Nursing considerations
  • Institute continuous cardiac monitoring and frequently monitor the electrocardiogram (ECG) to detect rate changes or arrhythmias. Place rhythm strips in the patient's chart periodically according to yourfacility's policy.
  • Monitor and record the patient's blood pressure, temperature, and heart and breath sounds.
  • Explain the importance of reporting pain immediately.
  • Obtain a 12-lead ECG during episodes of chest pain.
  • Assess and record location, severity, and duration of pain.
  • Give prescribed analgesics and other medications.
  • Check the patient's blood pressure after giving nitroglycerin, especially after the first dose.
  • Monitor intake and output closely.
  • Monitor the patient for crackles, cough, tachypnea, and edema, which may indicate impending left-sided heart failure.
  • If the pateint has undergone PTCA, provide sheath care. Maintain strict bed rest and keep the leg with the sheath insertion site immobile. Monitor the site closely for bleeding. Check peripheral pulses in the affected leg frequently.

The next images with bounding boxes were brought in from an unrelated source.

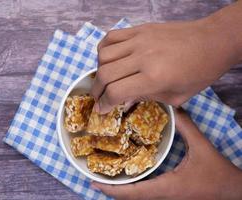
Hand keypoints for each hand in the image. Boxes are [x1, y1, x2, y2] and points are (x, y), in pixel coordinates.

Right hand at [91, 16, 240, 113]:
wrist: (212, 41)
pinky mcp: (140, 29)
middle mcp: (142, 57)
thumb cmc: (198, 73)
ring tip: (105, 78)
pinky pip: (111, 37)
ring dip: (99, 70)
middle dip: (97, 90)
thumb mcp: (175, 97)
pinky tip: (108, 58)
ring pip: (103, 55)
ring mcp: (139, 40)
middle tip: (98, 97)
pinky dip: (103, 50)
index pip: (115, 92)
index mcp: (153, 78)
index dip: (104, 104)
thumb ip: (146, 98)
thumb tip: (123, 100)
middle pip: (105, 74)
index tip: (102, 109)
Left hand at [92, 109, 241, 199]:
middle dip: (111, 190)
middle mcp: (162, 195)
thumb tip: (172, 109)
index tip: (95, 183)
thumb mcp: (201, 147)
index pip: (134, 193)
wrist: (232, 191)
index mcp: (166, 187)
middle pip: (131, 198)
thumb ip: (186, 127)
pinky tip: (128, 178)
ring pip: (137, 198)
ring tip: (105, 177)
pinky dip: (133, 188)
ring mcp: (165, 197)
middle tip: (94, 178)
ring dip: (121, 190)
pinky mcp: (169, 195)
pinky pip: (146, 194)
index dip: (113, 189)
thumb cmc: (217, 174)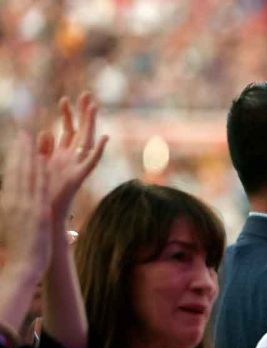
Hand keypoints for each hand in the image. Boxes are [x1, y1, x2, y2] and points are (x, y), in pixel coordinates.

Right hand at [0, 133, 52, 281]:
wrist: (22, 266)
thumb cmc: (15, 250)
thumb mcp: (8, 225)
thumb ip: (9, 209)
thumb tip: (10, 199)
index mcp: (6, 204)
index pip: (11, 177)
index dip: (14, 160)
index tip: (17, 146)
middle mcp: (14, 202)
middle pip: (18, 171)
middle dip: (21, 152)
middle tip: (24, 134)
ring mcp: (26, 207)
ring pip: (28, 176)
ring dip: (30, 156)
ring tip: (34, 139)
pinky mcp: (38, 213)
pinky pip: (39, 188)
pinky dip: (40, 173)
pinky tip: (43, 161)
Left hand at [37, 93, 108, 226]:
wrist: (44, 213)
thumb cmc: (42, 192)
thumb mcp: (39, 165)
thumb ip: (42, 148)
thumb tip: (44, 131)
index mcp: (60, 155)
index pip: (66, 130)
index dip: (67, 115)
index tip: (64, 99)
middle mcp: (71, 158)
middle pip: (80, 131)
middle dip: (83, 113)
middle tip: (87, 94)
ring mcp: (76, 166)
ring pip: (87, 141)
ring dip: (91, 124)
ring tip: (95, 107)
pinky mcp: (79, 177)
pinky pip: (92, 162)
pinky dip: (99, 151)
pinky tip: (105, 138)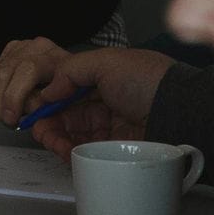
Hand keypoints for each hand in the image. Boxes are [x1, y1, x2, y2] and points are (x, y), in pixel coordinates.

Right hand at [0, 45, 175, 159]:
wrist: (178, 113)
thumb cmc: (147, 81)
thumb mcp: (107, 62)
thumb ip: (71, 70)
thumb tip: (48, 90)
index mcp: (103, 76)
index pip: (67, 88)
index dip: (49, 98)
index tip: (35, 107)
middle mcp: (105, 100)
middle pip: (66, 112)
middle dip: (48, 121)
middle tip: (39, 129)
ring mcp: (109, 125)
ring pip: (72, 133)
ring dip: (56, 138)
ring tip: (53, 142)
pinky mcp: (114, 148)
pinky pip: (85, 151)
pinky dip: (70, 152)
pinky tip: (64, 150)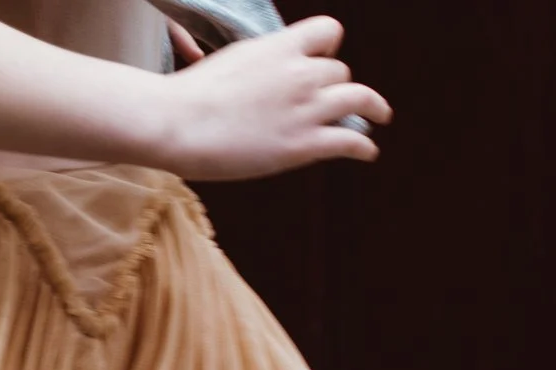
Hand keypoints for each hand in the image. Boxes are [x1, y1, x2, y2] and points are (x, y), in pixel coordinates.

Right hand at [150, 15, 390, 179]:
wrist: (177, 122)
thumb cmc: (188, 97)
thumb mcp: (228, 61)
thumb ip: (255, 64)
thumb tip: (254, 74)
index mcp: (279, 47)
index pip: (328, 31)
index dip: (329, 46)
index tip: (324, 58)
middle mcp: (300, 73)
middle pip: (340, 71)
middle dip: (336, 85)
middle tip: (332, 101)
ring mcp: (306, 108)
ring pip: (358, 98)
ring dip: (372, 107)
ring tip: (379, 116)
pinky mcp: (304, 144)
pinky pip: (351, 141)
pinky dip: (364, 147)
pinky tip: (368, 152)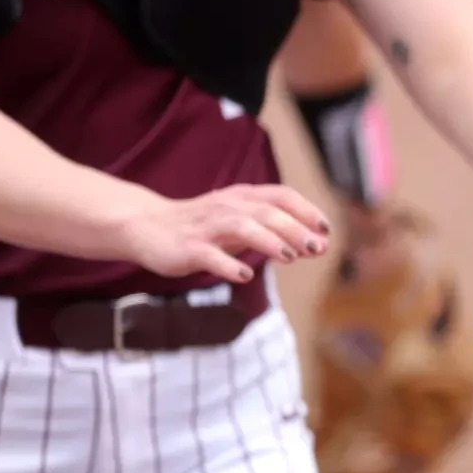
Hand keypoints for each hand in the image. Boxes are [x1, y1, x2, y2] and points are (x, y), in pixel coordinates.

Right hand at [115, 184, 330, 282]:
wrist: (146, 226)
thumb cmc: (203, 226)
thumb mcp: (241, 221)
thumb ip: (276, 230)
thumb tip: (318, 243)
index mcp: (242, 198)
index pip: (281, 196)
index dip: (306, 210)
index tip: (327, 230)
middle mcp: (227, 208)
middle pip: (266, 212)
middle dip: (295, 229)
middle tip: (317, 248)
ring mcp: (206, 228)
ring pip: (241, 227)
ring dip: (268, 241)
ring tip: (290, 257)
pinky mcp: (187, 249)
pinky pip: (209, 256)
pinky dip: (228, 265)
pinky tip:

  • Provide emotional support, and help to reduce stress and anxiety.
  • Initiate cardiac rehabilitation, according to your facility's protocol.
  • Review dietary restrictions with the patient. If he must follow a low-cholesterol, low-sodium, low-fat, high-fiber diet, provide a list of foods that he should avoid. Ask the dietitian to speak to the patient and his family.
  • Refer the patient to a smoking-cessation program, if needed.
  • Thoroughly explain the patient's treatment regimen. Warn the patient about adverse reactions to drugs, and advise him to report them to his practitioner.
  • Refer the patient to a weight-reduction program, if needed.
  • Counsel the patient to resume sexual activity progressively.